Geographical Variation

The East and West Coast provinces are the worst performing of the church’s provinces across the last ten years, by some distance. Provinces IV and VII did better, but still dropped nearly 30 percent in the last decade. The Diocese of Los Angeles stands out, its Sunday attendance being halved between 2015 and 2024. This is double the rate of decline of Dallas, which shrank by a quarter in the same period.

In 2015, 17 domestic dioceses had a Sunday attendance of over 10,000; by 2024, only four did.
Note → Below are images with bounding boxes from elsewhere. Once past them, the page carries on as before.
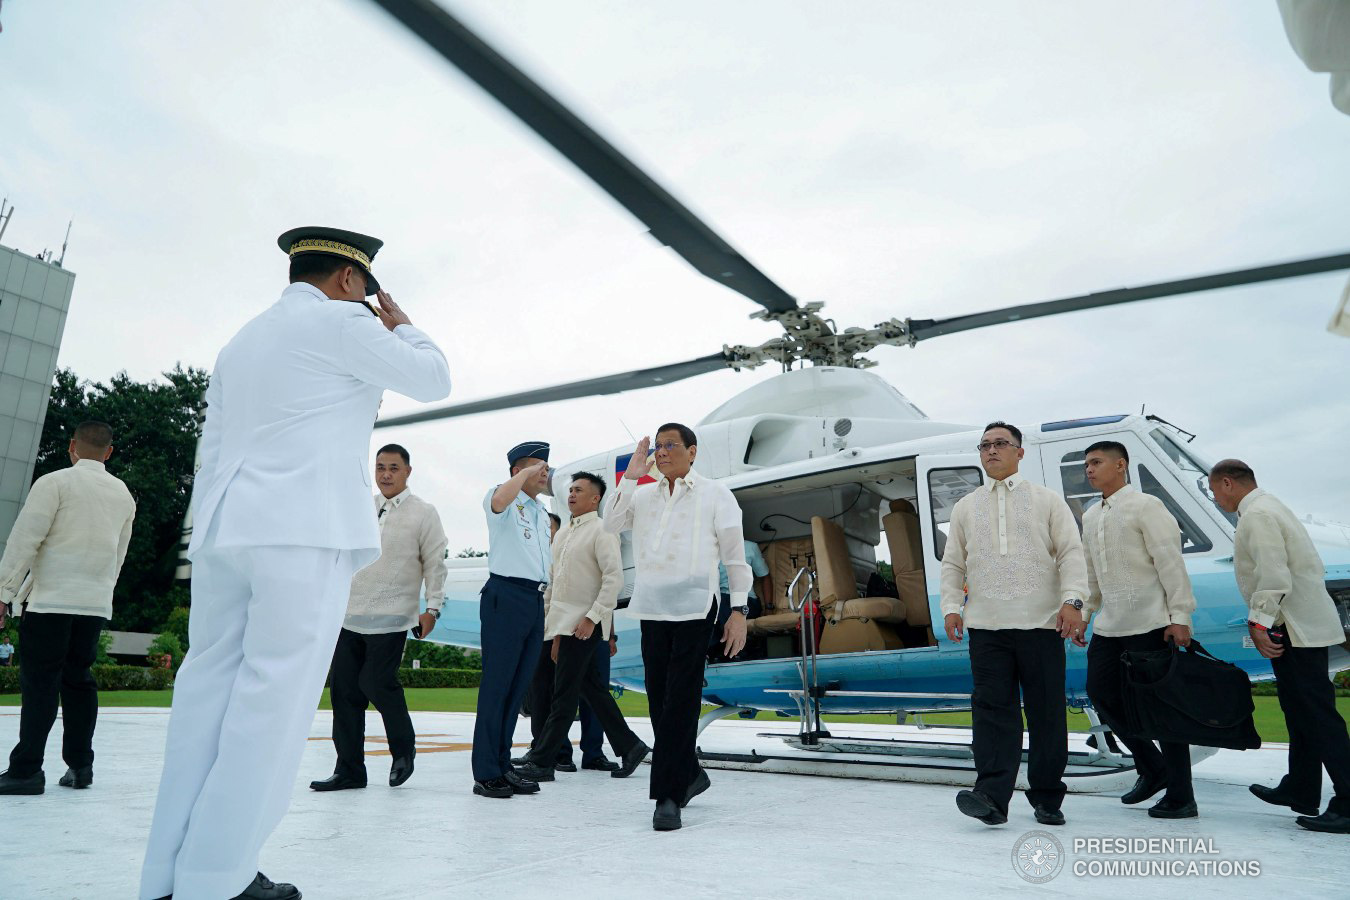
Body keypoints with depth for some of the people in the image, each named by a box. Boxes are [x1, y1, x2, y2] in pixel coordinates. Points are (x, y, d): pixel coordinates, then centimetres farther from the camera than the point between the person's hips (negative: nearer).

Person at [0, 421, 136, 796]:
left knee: (39, 684, -1)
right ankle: (80, 765, 13)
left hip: (52, 600, -5)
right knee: (78, 681, 10)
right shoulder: (124, 495, 13)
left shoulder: (55, 482, -5)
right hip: (97, 603, 5)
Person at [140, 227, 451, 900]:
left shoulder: (241, 340, 24)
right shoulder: (340, 322, 0)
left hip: (225, 530, 8)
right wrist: (400, 325, 20)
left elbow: (212, 449, 22)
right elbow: (433, 379, 5)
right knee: (273, 699, -5)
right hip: (307, 534, -8)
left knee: (207, 691, 7)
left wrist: (212, 536, 23)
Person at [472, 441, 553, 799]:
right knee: (497, 685, -5)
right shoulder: (507, 502, -3)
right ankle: (486, 773, 2)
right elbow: (500, 498, -29)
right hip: (506, 595, -8)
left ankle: (502, 766, 19)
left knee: (518, 687, 10)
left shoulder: (542, 513, 21)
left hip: (536, 600, 8)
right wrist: (527, 472, -16)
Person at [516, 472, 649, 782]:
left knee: (564, 694, -4)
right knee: (592, 688, 12)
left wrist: (592, 617, -21)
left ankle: (541, 762, 2)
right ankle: (629, 747, 23)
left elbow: (614, 578, -17)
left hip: (584, 625, -8)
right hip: (563, 623, 9)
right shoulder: (563, 534, 17)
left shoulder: (601, 532, -9)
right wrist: (548, 620, 17)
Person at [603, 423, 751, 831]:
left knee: (680, 702, -5)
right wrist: (630, 477, -4)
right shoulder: (644, 495, 14)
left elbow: (735, 556, 2)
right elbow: (611, 525, 0)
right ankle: (690, 774, 30)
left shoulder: (715, 494, 3)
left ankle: (669, 797, 2)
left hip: (694, 608, -5)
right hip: (652, 609, 5)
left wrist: (739, 610, -3)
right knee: (659, 702, 10)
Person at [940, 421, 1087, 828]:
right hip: (986, 626, 2)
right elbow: (953, 564, 15)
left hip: (1040, 623, -1)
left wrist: (1072, 600, -12)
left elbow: (1070, 553, 1)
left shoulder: (1047, 500, 10)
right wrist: (951, 606, 2)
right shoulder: (966, 507, 16)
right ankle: (992, 796, -8)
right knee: (992, 709, -5)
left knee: (1047, 712, 4)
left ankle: (1046, 798, 16)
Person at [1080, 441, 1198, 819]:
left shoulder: (1145, 506, -6)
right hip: (1109, 626, 8)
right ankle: (1151, 767, 26)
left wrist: (1179, 616, -16)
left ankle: (1180, 798, 8)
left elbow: (1171, 563, -11)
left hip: (1149, 624, -8)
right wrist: (1082, 613, 18)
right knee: (1101, 693, 8)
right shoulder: (1090, 517, 15)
A comparison of the trajectories of the largest dioceses in 2015 gives a sense both of the extent and variation of their decline. All have declined, but East and West Coast dioceses have declined to a markedly greater extent.

Largest dioceses in the U.S. (by Average Sunday Attendance)

Comparison of attendance:    2015                2024

Texas                                      24,528             18,114

Virginia                                   22,671             15,535

New York                                16,878             9,486

Los Angeles                            15,712             8,459

Massachusetts                        15,149             9,746

Atlanta                                    14,967             10,438

North Carolina                        13,912             10,517

And there are variations in COVID’s effects at a provincial level. Province VII was smaller than Province VIII before COVID, but significantly larger than Province VIII by 2024, though both have shrunk.

A different variable is in how attendance compares to wider population shifts. The U.S. population doubled in the last 70 years, and some towns and cities have exploded in size. Consider Charlotte, North Carolina:

Population of Charlotte

1950                            134,000

2000                            541,000

2023 (est.)                   911,000

Charlotte has grown hugely in the post-war period and that momentum continues, but it has few Episcopal parishes. We could say the same of Raleigh, Orlando, San Antonio, and many other cities. The Episcopal Church has great opportunities on its doorstep, if it will take them.

If you visit Philadelphia, you’ll find lots of Episcopal churches, but in Charlotte—not so much. Left Behind is a series of popular apocalyptic novels, but it’s title describes many parts of the Episcopal Church as the American population doubled in the last 70 years.

The Episcopal Church had a very impressive tradition of church-planting up to the 1950s. This largely ended in the 1960s. But the church could recover that tradition. Demographics show there is huge potential opportunity to found new Episcopal churches.

Overall

The church’s post-COVID bounce is over. Its Sunday attendance did not shrink in 2024, but by other key measures it is in decline. The drop in baptisms and confirmations should be of particular concern. And this decline is the more striking because the American population is growing rapidly by number and diversity.

There are many Africans who have migrated to the United States, including many Anglican Africans. But very few of them are finding their way to the Episcopal Church. Given the paucity of church planting in America’s many burgeoning cities, that is not entirely surprising. But this, in turn, means a significant opportunity is there for those willing to seize it.

 

The Rev. Dr. David Goodhew is vicar of St. Barnabas Church, Middlesbrough, England, and visiting fellow of St John’s College, Durham University.